- Stored data entries
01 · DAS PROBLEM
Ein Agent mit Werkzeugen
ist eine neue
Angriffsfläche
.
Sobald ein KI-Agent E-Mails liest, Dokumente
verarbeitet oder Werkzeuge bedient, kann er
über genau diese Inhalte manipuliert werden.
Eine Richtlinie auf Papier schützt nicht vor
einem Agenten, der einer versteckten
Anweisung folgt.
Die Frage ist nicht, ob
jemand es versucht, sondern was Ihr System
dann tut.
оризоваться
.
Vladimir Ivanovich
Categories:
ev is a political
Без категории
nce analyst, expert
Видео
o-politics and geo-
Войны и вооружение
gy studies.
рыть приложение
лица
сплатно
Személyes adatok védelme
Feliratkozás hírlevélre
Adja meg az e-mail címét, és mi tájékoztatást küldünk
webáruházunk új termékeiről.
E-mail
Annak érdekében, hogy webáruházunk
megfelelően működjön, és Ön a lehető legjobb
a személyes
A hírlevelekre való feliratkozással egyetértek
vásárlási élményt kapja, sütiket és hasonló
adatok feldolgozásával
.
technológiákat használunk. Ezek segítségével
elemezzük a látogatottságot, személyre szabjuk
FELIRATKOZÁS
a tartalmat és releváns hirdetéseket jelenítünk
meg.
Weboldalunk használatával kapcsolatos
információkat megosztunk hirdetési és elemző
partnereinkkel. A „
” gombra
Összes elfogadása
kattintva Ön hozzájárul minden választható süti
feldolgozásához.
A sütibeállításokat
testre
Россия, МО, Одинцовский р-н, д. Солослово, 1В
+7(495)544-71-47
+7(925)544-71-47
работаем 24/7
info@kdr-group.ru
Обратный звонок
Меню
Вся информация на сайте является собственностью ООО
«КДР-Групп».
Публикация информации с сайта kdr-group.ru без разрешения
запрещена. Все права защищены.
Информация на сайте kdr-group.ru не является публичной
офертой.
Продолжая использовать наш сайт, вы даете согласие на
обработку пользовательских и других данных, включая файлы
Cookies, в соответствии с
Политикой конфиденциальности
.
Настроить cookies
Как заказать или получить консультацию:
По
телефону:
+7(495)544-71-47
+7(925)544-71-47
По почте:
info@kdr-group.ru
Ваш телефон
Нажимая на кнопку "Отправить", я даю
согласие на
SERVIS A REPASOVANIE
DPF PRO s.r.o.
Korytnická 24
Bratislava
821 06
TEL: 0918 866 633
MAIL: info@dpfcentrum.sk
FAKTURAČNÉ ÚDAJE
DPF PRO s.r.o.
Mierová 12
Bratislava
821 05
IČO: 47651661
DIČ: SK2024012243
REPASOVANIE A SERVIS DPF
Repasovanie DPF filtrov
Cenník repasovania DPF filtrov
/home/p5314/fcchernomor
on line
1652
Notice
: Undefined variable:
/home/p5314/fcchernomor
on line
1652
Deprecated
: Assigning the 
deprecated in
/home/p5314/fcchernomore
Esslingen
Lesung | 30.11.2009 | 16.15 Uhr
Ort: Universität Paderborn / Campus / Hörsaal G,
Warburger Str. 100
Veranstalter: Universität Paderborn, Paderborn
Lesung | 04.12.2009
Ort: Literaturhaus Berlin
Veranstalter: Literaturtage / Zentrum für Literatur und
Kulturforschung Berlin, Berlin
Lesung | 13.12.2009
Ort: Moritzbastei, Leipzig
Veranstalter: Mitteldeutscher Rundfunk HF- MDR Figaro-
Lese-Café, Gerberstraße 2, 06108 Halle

- WHAT IS REQUIRED
An exact copy is needed of the closing lines of the entries above, counting from the one that contains "Ort: Moritzbastei, Leipzig" and including it and the last.

- TASK RESULT
Ort: Moritzbastei, Leipzig
Veranstalter: Mitteldeutscher Rundfunk HF- MDR Figaro-
Lese-Café, Gerberstraße 2, 06108 Halle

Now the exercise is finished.